Brano dell'esercizio:

-=-=-

Il motore ad accensione comandata del tipo che tutti conosciamo, con il ciclo costituito da quattro fasi che si susseguono durante la rotazione dell’albero a gomiti, è nato per impieghi industriali e inizialmente impiegava un combustibile gassoso. Il primo è stato realizzato da Nikolaus August Otto nel 1876 e per questa ragione si parla spesso di motori a ciclo Otto. In quelli realizzati in precedenza non c’era la fase di compressione. Erano cioè motori “atmosferici”, dal rendimento molto più basso. Con il passare degli anni per fare iniziare la combustione si è generalizzato l’impiego di una candela, e per questa ragione quelli a ciclo Otto vengono anche definiti motori ad accensione per scintilla. Si tratta di quelli che il grande pubblico, digiuno di tecnica, chiama motori “a scoppio”, denominazione impropria perché di esplosioni all’interno dei cilindri non ne avvengono proprio (si tratta di combustioni rapidissime, ma che si svolgono gradualmente).

Quando Benz e Daimler hanno realizzato le prime automobili, le hanno dotate di motori di questo tipo, in versioni nettamente più leggere e più veloci di quelle destinate a impiego industriale. E hanno affrontato il problema del carburante, che doveva essere facilmente reperibile, stoccabile e trasportabile sui veicoli, passando da uno gassoso a uno liquido.

-=-=-

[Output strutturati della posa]
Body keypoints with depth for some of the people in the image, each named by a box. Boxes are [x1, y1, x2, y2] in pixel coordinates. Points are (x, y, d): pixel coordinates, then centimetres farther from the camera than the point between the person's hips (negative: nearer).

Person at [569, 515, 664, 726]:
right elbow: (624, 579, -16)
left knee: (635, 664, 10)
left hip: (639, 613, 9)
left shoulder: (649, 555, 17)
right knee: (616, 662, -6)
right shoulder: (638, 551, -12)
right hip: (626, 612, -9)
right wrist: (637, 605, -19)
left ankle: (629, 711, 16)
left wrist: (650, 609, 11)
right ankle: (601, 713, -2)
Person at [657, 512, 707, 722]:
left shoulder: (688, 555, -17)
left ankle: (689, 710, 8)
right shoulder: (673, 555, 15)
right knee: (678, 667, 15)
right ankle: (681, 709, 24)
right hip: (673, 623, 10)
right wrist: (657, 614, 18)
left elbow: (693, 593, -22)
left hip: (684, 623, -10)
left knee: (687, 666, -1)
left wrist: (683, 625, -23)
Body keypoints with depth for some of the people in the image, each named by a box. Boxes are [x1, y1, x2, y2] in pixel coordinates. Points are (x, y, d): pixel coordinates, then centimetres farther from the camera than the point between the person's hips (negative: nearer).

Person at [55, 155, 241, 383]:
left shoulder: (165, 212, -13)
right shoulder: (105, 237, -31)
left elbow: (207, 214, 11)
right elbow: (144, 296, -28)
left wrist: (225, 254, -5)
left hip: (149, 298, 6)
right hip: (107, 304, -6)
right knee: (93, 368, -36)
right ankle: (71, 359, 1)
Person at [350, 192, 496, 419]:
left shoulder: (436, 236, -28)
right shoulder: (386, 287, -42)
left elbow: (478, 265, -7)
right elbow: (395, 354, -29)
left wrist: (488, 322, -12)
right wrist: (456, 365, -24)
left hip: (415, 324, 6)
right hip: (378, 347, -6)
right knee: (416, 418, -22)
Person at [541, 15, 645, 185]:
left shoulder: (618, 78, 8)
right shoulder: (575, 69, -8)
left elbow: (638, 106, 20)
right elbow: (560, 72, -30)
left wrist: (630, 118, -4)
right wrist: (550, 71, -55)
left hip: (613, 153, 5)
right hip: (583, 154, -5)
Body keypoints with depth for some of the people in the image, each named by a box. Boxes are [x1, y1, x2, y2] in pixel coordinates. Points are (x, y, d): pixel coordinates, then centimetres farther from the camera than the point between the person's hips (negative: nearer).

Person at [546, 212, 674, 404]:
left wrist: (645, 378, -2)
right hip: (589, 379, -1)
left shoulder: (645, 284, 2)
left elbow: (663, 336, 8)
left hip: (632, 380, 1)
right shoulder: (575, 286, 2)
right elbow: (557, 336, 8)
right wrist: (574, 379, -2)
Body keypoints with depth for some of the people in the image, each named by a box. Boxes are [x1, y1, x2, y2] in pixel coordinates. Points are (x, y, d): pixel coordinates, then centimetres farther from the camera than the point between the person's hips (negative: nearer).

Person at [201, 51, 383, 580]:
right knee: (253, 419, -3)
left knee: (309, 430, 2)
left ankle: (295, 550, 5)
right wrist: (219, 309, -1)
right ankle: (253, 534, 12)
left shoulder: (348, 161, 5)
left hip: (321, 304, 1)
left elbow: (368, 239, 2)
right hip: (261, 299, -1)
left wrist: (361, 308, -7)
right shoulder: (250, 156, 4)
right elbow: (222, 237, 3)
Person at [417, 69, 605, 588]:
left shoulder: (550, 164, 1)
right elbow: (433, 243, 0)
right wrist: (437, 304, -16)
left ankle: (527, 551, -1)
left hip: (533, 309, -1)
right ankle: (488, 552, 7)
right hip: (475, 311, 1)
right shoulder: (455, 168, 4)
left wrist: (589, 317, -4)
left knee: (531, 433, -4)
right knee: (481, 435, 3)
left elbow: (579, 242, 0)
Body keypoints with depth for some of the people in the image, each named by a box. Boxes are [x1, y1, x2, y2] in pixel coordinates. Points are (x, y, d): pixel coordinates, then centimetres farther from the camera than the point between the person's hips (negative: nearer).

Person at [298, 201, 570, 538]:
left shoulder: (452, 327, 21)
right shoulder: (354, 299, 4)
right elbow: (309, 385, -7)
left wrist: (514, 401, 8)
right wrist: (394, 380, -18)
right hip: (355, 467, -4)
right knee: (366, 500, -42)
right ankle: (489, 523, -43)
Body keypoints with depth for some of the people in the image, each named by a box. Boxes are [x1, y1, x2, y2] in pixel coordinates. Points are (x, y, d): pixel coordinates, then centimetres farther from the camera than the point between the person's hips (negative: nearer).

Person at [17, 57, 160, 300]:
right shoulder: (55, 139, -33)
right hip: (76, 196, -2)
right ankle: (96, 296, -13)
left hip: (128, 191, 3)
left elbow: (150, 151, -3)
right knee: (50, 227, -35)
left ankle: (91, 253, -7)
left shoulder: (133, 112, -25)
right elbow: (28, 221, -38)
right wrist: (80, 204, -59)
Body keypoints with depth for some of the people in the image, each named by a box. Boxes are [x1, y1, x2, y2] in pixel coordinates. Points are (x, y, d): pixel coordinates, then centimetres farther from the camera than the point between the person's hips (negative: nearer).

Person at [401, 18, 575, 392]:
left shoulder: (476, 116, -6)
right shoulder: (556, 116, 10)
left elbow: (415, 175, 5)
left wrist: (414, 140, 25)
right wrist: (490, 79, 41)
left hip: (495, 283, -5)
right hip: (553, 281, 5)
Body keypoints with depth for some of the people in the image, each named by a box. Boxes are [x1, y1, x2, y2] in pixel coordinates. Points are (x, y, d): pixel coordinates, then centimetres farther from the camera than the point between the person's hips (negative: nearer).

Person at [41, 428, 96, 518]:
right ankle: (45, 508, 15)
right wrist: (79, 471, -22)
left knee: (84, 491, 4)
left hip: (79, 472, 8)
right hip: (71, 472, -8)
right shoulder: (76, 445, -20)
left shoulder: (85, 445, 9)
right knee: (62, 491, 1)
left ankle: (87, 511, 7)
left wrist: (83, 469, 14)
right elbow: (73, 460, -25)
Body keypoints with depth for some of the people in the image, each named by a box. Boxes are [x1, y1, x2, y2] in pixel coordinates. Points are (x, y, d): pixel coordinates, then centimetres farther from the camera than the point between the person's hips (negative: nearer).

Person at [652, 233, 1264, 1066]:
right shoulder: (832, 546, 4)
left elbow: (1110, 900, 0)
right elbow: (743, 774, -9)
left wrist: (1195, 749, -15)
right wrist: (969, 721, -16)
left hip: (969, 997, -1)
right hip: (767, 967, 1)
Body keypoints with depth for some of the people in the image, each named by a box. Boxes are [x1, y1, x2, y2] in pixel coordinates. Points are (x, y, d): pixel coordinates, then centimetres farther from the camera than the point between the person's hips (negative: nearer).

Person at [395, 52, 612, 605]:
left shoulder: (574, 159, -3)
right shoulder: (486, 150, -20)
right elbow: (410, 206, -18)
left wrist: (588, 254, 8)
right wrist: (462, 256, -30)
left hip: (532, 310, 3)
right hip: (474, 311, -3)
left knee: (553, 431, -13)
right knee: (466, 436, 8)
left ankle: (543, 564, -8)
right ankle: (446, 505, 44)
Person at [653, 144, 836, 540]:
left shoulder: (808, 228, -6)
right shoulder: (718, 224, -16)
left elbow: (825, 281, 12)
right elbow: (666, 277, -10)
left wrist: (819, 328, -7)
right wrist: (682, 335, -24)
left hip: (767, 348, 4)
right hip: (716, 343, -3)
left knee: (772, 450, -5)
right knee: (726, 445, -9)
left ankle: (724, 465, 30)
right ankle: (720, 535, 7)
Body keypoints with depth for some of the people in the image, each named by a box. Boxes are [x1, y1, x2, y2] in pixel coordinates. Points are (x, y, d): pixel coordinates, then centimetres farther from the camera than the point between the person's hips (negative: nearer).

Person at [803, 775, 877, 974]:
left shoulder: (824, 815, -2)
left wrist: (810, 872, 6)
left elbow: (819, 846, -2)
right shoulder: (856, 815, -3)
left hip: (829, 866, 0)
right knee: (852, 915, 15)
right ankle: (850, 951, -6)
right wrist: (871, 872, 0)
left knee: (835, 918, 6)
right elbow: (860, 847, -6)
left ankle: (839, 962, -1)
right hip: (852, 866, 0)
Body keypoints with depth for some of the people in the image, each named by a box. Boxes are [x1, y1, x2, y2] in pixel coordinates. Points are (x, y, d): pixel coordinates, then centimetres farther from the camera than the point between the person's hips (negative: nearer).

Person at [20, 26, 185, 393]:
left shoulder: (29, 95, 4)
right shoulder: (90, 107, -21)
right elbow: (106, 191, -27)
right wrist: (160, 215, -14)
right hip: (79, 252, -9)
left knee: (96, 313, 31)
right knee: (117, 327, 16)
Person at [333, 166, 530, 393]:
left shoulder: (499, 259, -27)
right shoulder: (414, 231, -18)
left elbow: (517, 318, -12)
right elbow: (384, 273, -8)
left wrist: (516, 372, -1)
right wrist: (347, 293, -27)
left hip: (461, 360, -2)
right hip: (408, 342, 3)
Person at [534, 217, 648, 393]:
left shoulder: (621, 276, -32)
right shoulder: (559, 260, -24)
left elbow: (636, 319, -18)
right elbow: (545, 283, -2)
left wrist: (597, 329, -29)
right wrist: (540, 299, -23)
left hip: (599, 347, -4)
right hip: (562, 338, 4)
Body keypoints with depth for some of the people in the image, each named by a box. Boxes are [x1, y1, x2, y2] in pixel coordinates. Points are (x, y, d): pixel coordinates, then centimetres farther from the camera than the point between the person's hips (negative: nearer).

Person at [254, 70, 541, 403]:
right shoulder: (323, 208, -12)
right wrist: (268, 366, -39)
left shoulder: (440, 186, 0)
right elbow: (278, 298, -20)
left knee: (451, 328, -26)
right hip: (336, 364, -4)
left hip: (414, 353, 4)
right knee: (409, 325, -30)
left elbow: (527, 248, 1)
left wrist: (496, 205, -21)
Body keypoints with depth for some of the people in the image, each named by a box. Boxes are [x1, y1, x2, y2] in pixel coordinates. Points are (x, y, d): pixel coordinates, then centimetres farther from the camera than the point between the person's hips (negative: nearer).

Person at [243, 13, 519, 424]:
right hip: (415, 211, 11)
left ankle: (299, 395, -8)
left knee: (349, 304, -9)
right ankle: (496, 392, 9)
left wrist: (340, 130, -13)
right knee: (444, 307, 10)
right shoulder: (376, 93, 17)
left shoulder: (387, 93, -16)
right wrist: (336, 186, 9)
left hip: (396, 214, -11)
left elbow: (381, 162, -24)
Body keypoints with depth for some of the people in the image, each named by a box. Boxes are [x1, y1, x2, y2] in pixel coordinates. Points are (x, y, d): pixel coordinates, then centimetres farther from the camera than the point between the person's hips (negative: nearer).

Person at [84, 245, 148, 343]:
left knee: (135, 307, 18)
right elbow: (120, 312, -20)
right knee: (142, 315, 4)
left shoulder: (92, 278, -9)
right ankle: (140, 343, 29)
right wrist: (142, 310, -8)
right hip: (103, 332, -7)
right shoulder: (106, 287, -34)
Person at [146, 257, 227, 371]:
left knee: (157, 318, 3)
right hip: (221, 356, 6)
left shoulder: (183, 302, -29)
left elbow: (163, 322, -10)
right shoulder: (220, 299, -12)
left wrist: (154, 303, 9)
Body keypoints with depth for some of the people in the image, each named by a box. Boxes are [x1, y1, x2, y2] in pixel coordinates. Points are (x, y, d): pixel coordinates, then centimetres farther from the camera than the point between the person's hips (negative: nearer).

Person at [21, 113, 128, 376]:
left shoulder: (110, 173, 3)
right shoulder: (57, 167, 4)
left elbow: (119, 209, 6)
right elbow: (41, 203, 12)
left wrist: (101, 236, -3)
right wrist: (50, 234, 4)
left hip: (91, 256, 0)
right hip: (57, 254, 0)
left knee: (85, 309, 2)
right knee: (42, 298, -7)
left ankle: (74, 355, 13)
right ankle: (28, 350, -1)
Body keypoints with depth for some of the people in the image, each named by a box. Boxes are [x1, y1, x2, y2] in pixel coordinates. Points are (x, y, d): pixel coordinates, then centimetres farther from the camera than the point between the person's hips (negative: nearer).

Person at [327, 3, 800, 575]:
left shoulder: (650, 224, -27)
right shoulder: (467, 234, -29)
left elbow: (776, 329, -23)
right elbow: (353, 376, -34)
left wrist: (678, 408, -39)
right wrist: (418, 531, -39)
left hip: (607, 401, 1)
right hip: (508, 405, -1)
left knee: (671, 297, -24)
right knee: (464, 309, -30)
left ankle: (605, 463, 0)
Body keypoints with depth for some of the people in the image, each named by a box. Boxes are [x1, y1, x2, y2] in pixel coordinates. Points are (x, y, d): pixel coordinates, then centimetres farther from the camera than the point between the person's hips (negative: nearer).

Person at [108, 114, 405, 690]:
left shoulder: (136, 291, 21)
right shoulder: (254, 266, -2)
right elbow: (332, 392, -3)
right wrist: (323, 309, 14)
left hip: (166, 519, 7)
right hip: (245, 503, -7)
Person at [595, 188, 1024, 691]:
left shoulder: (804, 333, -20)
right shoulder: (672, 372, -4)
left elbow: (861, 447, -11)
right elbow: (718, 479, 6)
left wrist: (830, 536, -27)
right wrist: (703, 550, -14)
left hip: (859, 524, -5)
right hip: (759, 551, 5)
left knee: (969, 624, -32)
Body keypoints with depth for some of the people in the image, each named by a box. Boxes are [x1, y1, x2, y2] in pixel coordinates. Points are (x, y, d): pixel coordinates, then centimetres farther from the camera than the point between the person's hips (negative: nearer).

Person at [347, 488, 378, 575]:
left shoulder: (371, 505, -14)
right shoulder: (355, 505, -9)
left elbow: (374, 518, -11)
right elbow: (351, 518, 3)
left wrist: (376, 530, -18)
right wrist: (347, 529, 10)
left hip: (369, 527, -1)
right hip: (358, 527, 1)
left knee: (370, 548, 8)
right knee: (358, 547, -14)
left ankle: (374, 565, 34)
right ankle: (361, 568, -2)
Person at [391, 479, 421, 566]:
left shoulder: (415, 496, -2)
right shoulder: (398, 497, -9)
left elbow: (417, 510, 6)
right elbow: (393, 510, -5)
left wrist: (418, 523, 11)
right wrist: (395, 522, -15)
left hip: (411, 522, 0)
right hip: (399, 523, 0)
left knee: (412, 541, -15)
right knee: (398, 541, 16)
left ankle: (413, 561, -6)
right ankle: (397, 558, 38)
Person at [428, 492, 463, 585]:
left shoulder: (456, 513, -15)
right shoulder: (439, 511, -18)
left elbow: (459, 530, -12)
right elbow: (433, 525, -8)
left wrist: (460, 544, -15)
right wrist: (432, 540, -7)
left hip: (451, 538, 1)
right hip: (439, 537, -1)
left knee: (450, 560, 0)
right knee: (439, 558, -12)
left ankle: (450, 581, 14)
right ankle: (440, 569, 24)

-=-=-

Consegne dell'esercizio:
(1) Traduci in inglese questa frase del brano sul motore a ciclo Otto: "In quelli realizzati in precedenza non c’era la fase di compressione."
(2) Indica se ciascuna affermazione concorda con il brano sul motore a ciclo Otto, rispondendo sì o no e citando le parole decisive del brano.
(a) All'inizio il motore usava un combustibile liquido.
(b) All'interno dei cilindri avvengono esplosioni.
(c) Benz e Daimler dotarono le prime automobili di versioni più leggere e più veloci di questi motori.
I record non hanno alcun legame con il brano.

Risposte date:
(1) In those built earlier there was no compression phase.

(2)
(a) No: "inizialmente impiegava un combustibile gassoso".
(b) No: "di esplosioni all’interno dei cilindri non ne avvengono proprio".
(c) Sì: "in versioni nettamente più leggere e più veloci di quelle destinate a impiego industriale".